Passage:
************
By welcoming more Millennials, the Party can also accelerate its longstanding goal to improving human capital: making the Party highly educated. The Party has become much better educated over time and is now significantly more educated than the general Chinese population. CCP members with at least a junior college (dazhuan) education rose from 11.3 million in 1998 to 46.6 million in 2019, when they constituted over 50% of Party members for the first time (see Figure 6). Fewer than 9% of Chinese have or exceed this level of education.

Figure 6. The CCP Has Become Much Better Educated
Source: CCP Organization Department; People’s Daily Database; media reports.

The trend towards highly educated new members has intensified under Xi. The proportion of new members with at least a junior college education averaged 31.6% during Hu’s tenure (2003-2012), but that average has risen to 41.3% under Xi (see Figure 7). Last year, students also made up 36% of new members, making it the most common profession among CCP recruits.
************
Input records:
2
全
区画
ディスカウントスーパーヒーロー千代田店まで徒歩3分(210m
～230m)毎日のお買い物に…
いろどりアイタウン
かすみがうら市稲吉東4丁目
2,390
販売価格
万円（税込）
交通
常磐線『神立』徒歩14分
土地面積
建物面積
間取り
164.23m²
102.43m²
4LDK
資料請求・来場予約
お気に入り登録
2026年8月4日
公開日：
************
Your tasks:
1: Retype every one of the rows from the Japanese home listing, keeping each line exactly as it appears.
2: Continue the passage on Chinese Communist Party membership from its last sentence.
The rows and the passage on Chinese Communist Party membership come from unrelated sources.

Results by task:
1:
2
全
区画
ディスカウントスーパーヒーロー千代田店まで徒歩3分(210m
～230m)毎日のお買い物に…
いろどりアイタウン
かすみがうら市稲吉東4丁目
2,390
販売価格
万円（税込）
交通
常磐線『神立』徒歩14分
土地面積
建物面積
間取り
164.23m²
102.43m²
4LDK
資料請求・来場予約
お気に入り登録
2026年8月4日
公開日：

2:
Figure 7. New Members More Educated under Xi
Note: This shows the average % of new members with a junior college education or higher. That proportion hit a record high of 45.6% in 2019.
Source: CCP Organization Department; People’s Daily Database; media reports.

Better education has accompanied a professionalization of the Party. Despite Xi’s call to recruit more blue-collar and rural workers, their total share of the CCP membership fell every year from 41.5% in 2007 to 34.8% in 2019 (see Figure 8). Meanwhile, the “white-collaring” of the Party has continued apace, with the largest gains for managers and professionals, whose proportion of the Party membership increased from 22.4% to 26.7% between 2007 and 2019. This group also made up 24.3% of new members in 2019, second in professional classifications to students at 36%.

Figure 8. The “White-Collaring” of the CCP Intensifies (% Members)
Note: Not all annual totals add up to 100% due to rounding. The “Managers & Professionals” category is the sum of two separate statistical categories, the boundaries between which have shifted over time.
Source: CCP Organization Department; People’s Daily Database; media reports.

When it comes to representation, the Party officially “attaches great importance to the training and promotion of female officials and ethnic minority officials.” The thinking is that improving diversity will enhance the Party’s ability to both co-opt and make policy regarding these groups. Yet, while advances on this front have continued under Xi, the Party still faces a significant under-representation problem when it comes to both ethnic minorities and females.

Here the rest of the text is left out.